What could this mean for future #COVID19 vaccine policy? Helpful commentary here by the legendary Shiv Pallai: is it bad, is it good, or is #IgG4 just misunderstood?
@travelhealthdoc thanks for the link.
Thanks for sharing this! I have wondered about this, but hadn't seen it discussed much. Whenever that happens I just assume that not having a bio background has left me without some key knowledge and I wait for the more well versed amongst us to discuss it so I can learn.
Perhaps @fitterhappierAJ could weigh in?
@BE @fitterhappierAJ I'm not sure if it's a cause for concern: it's just quite interesting immunologically.
All the clinical evidence shows that currently-available mRNA boosters are effective in preventing death and hospitalisation.
The suggestions in the article on ways to tweak boosters in the future look sensible.
To be clear, I didn't express concern, per se. I know there's this rush to defend vaccinations anytime anything even slightly negative is brought up, and so I don't generally mention the v-word at all. I do all of my COVID advocacy on that tightrope.
I'm honestly interested in the timing, and exactly this science, when multiple things are seemingly fairly clear:
We can't vaxx our way out of this alone.
The vaccines do work for lowering(not preventing...lets not start the whole vaxx and relax thing again) death and hospitalization.
Antibodies seem to wane far sooner than a year.
The administration wants to do yearly vaccines.
Science like this article discusses seems to indicate that vaccinating every few months, when antibodies wane, might not be the best idea.
There's seemingly a conundrum there that I'm not sure health policy has thought through just yet.

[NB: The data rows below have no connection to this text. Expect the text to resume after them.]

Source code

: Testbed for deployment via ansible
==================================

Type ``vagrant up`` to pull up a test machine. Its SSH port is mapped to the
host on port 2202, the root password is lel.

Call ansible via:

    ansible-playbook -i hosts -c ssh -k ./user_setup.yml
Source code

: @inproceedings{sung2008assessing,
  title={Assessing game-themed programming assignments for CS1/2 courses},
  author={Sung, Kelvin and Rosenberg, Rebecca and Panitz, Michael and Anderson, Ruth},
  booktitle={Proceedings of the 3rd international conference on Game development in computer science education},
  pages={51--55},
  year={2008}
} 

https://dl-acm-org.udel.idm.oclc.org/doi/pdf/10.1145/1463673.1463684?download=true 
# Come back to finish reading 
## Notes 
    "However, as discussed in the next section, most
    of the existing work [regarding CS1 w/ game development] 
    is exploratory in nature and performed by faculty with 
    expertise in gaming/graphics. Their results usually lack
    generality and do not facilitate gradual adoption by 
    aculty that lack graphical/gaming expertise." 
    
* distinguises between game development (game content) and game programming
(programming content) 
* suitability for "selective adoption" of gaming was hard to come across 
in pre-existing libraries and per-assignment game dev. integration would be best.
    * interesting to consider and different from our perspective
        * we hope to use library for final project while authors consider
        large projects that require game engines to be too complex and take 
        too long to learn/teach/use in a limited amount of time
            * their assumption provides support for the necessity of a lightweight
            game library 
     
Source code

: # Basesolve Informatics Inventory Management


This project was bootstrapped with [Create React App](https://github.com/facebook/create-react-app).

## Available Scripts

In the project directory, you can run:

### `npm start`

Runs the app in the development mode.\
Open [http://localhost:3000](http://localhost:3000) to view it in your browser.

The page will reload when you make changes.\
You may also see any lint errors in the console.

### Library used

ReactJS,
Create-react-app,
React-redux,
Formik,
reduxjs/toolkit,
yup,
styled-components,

I'm always open to new science and new trains of thought!
@BE That's fair - you did not 
I think collectively we are still figuring out how best to deal with this disease in the longer term
Oh absolutely. There's virtually no way to know everything we need to know at this point. Science just doesn't work that way.
I just want to see the discussion had at each step, rather than trying to skip steps along the way. If that makes sense.
1)The Nucleocapsid is highly pernicious. Dysregulated Antibody Dependent Complement Mediated Lysis of the SARS-CoV-2 virion is the cause of Severe Disease for the overwhelming majority of those afflicted.
IgG4 discourages ADCML relative to other subtypes because it has the lowest affinity for C1q. This encourages Antibody Dependent Cellular Phagocytosis by default.
However, this is an indirect effect as Spike ABs don't necessarily effect lysis of the
2)lipid portion of the viral envelope. That falls to M-protein ABs. Still, decreased demand on C1-INH by that IgG4 is going to make more C1-INH available in the microenvironment to slow down M-protein dependent ADCML, so it is still a win.
What would be really nice is IgG4 on the M-protein epitopes. Or better yet, aptamers without FCs altogether.
I'm still a little slow with all of the immunology ins and outs but I got there. Thank you for the thoughts, as always!